Single-Incision Sleeve Gastrectomy versus Laparoscopic Sleeve Gastrectomy: A case-control study

Elie K Chouillard, MD, PhD, Ronald Daher, MD, Georges Khoury, MD, Elias Chahine, MD, Nelson Trelles, MD. Division of Bariatric Surgery, Department of General Surgery, Poissy Saint Germain Medical Center.

Introduction: Miniaturization of the access into the abdominal cavity is, nowadays, gaining popularity. Theoretical advantages include reduced abdominal wall complications, less postoperative pain, reduced genesis of adhesions, shorter hospital stay, faster return to activity and productivity, and preserved cosmesis. Due to the still unresolved technical hurdles, the so-called “hybrid” NOTES approach and the Single Incision techniques were developed. Obese patients may theoretically benefit most from these techniques due to a would-be lower abdominal wall-related morbidity. We undertook a retrospective case-control study evaluating the Single Incision Sleeve Gastrectomy (SISG) as compared to the conventional laparoscopic Sleeve Gastrectomy (LSG).

Methods and Procedures: Between January 2008 and September 2011, our group performed 921 SG. Of these, 127 were performed using the Single Incision technique. Considering the first 20 SISG as serving to accomplish the learning curve, we decide to compare the next 107 patients who had SISG (Group A) to 107 patients who had LSG (Group B), matched for age, sex, and BMI.

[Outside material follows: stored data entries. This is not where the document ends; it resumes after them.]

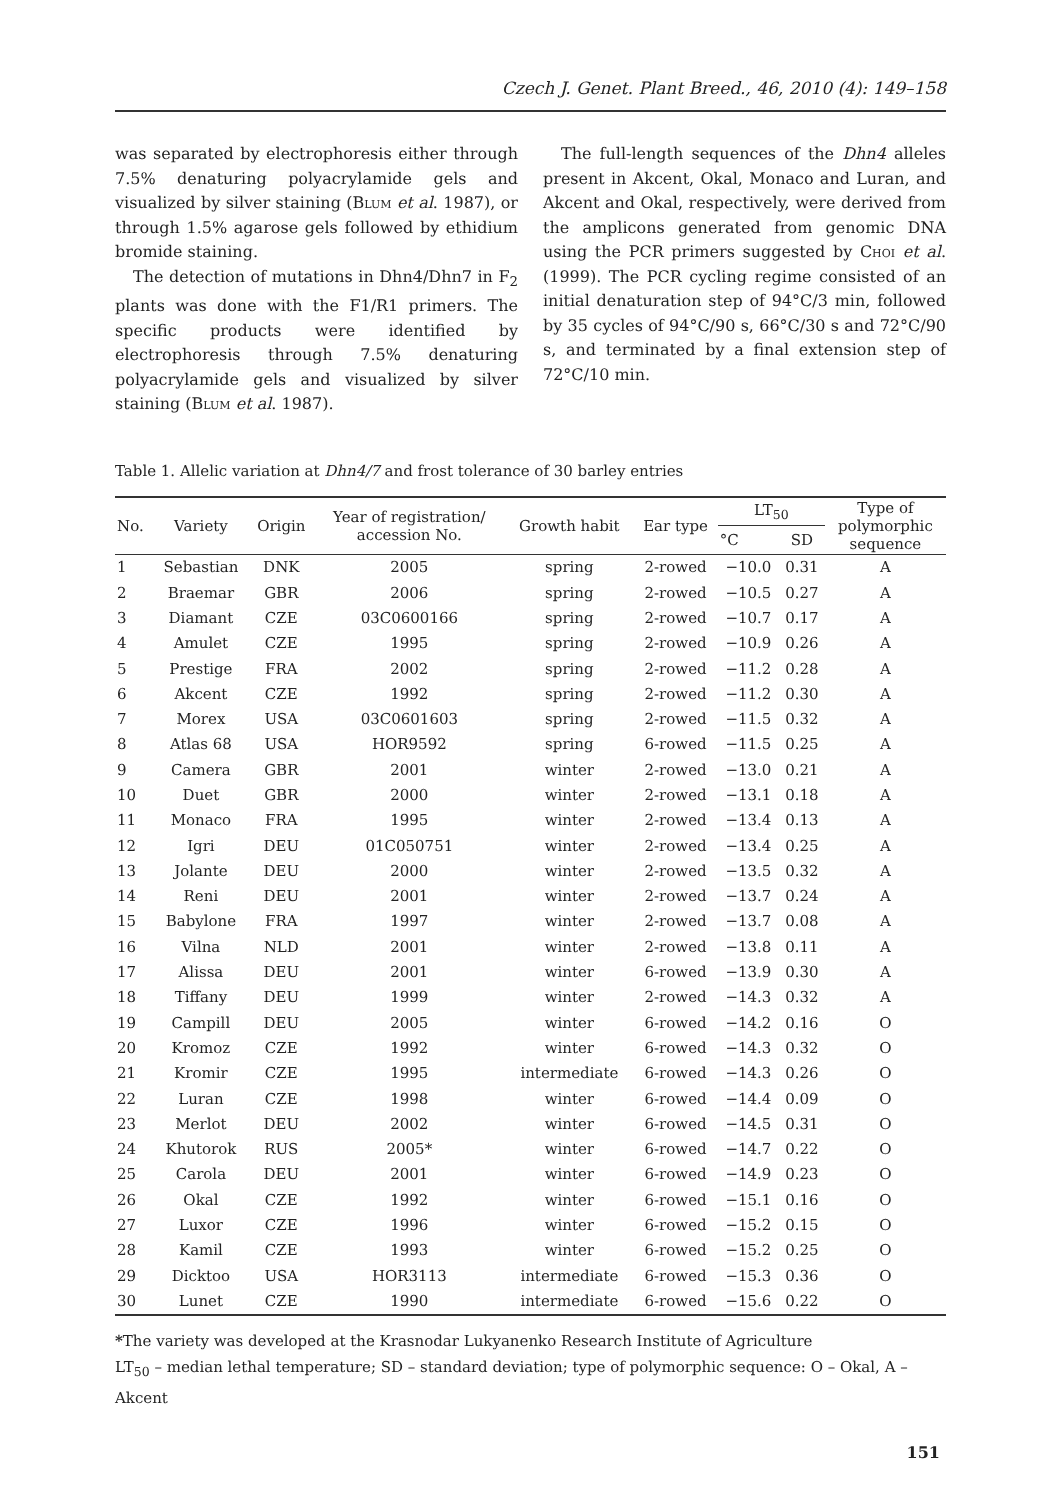Czech J. Genet. Plant Breed., 46, 2010 (4): 149–158
was separated by electrophoresis either through 7.5% denaturing polyacrylamide gels and visualized by silver staining (Blum et al. 1987), or through 1.5% agarose gels followed by ethidium bromide staining.
The detection of mutations in Dhn4/Dhn7 in F<sub>2</sub> plants was done with the F1/R1 primers. The specific products were identified by electrophoresis through 7.5% denaturing polyacrylamide gels and visualized by silver staining (Blum et al. 1987).
The full-length sequences of the Dhn4 alleles present in Akcent, Okal, Monaco and Luran, and Akcent and Okal, respectively, were derived from the amplicons generated from genomic DNA using the PCR primers suggested by Choi et al. (1999). The PCR cycling regime consisted of an initial denaturation step of 94°C/3 min, followed by 35 cycles of 94°C/90 s, 66°C/30 s and 72°C/90 s, and terminated by a final extension step of 72°C/10 min.
Table 1. Allelic variation at Dhn4/7 and frost tolerance of 30 barley entries
| No. | Variety | Origin | Year of registration/ accession No. | Growth habit | Ear type | LT<sub>50</sub> | | Type of polymorphic sequence |
| --- | --- | --- | --- | --- | --- | --- | --- | --- |
| | | | | | | °C | SD | |
| 1 | Sebastian | DNK | 2005 | spring | 2-rowed | −10.0 | 0.31 | A |
| 2 | Braemar | GBR | 2006 | spring | 2-rowed | −10.5 | 0.27 | A |
| 3 | Diamant | CZE | 03C0600166 | spring | 2-rowed | −10.7 | 0.17 | A |
| 4 | Amulet | CZE | 1995 | spring | 2-rowed | −10.9 | 0.26 | A |
| 5 | Prestige | FRA | 2002 | spring | 2-rowed | −11.2 | 0.28 | A |
| 6 | Akcent | CZE | 1992 | spring | 2-rowed | −11.2 | 0.30 | A |
| 7 | Morex | USA | 03C0601603 | spring | 2-rowed | −11.5 | 0.32 | A |
| 8 | Atlas 68 | USA | HOR9592 | spring | 6-rowed | −11.5 | 0.25 | A |
| 9 | Camera | GBR | 2001 | winter | 2-rowed | −13.0 | 0.21 | A |
| 10 | Duet | GBR | 2000 | winter | 2-rowed | −13.1 | 0.18 | A |
| 11 | Monaco | FRA | 1995 | winter | 2-rowed | −13.4 | 0.13 | A |
| 12 | Igri | DEU | 01C050751 | winter | 2-rowed | −13.4 | 0.25 | A |
| 13 | Jolante | DEU | 2000 | winter | 2-rowed | −13.5 | 0.32 | A |
| 14 | Reni | DEU | 2001 | winter | 2-rowed | −13.7 | 0.24 | A |
| 15 | Babylone | FRA | 1997 | winter | 2-rowed | −13.7 | 0.08 | A |
| 16 | Vilna | NLD | 2001 | winter | 2-rowed | −13.8 | 0.11 | A |
| 17 | Alissa | DEU | 2001 | winter | 6-rowed | −13.9 | 0.30 | A |
| 18 | Tiffany | DEU | 1999 | winter | 2-rowed | −14.3 | 0.32 | A |
| 19 | Campill | DEU | 2005 | winter | 6-rowed | −14.2 | 0.16 | O |
| 20 | Kromoz | CZE | 1992 | winter | 6-rowed | −14.3 | 0.32 | O |
| 21 | Kromir | CZE | 1995 | intermediate | 6-rowed | −14.3 | 0.26 | O |
| 22 | Luran | CZE | 1998 | winter | 6-rowed | −14.4 | 0.09 | O |
| 23 | Merlot | DEU | 2002 | winter | 6-rowed | −14.5 | 0.31 | O |
| 24 | Khutorok | RUS | 2005* | winter | 6-rowed | −14.7 | 0.22 | O |
| 25 | Carola | DEU | 2001 | winter | 6-rowed | −14.9 | 0.23 | O |
| 26 | Okal | CZE | 1992 | winter | 6-rowed | −15.1 | 0.16 | O |
| 27 | Luxor | CZE | 1996 | winter | 6-rowed | −15.2 | 0.15 | O |
| 28 | Kamil | CZE | 1993 | winter | 6-rowed | −15.2 | 0.25 | O |
| 29 | Dicktoo | USA | HOR3113 | intermediate | 6-rowed | −15.3 | 0.36 | O |
| 30 | Lunet | CZE | 1990 | intermediate | 6-rowed | −15.6 | 0.22 | O |
*The variety was developed at the Krasnodar Lukyanenko Research Institute of Agriculture
LT<sub>50</sub> – median lethal temperature; SD – standard deviation; type of polymorphic sequence: O – Okal, A – Akcent
151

The two groups were compared regarding operative parameters, post-operative pain management, rate of fistula, and mid-term outcome at 1 year follow-up

Results : 107 patients were considered eligible for the study in each group. The conversion rate (i.e., any additional port insertion or laparotomy) was 5.6 % in Group A and 0.9 % in Group B (p<0.05). No major operative incident was deplored. Mortality was 0 %. No patient was transfused. Operative duration was 110 minutes in Group A (60-280 minutes) and 79 minutes in Group B (44-181) (p<0.05). Oral diet was resumed on POD 1 (1-4) in Group A and on POD 3 (1-4) in Group B (p<0.05). The postoperative morbidity rate was 4.6% in Group A and 7.4 % in Group B (p>0.05). The amount of pain killers in Group A was rated 3.6 upon a local score we developed as compared to 7.8 in the Group B (p<0.05). One leak was observed was observed in Group A (0.9 %) and 2 leaks in Group B (1.9 %) (p>0.05). The median duration of hospital stay was 2 days (0-7) in Group A and 3 days (2-12) in Group B (p>0.05) . Mean follow-up was 16 months in Group A (11-56) and 19 months in Group B (12-66). Weight loss patterns were comparable in both groups (p>0.05). Two patients in each group had an incisional hernia.

Conclusions: SISG has longer operative duration as compared to LSG. However, SISG seems to be associated to lower post-operative pain and shorter hospital stay. Leak rate, short-term weight loss and 1-year incisional hernia rate are comparable.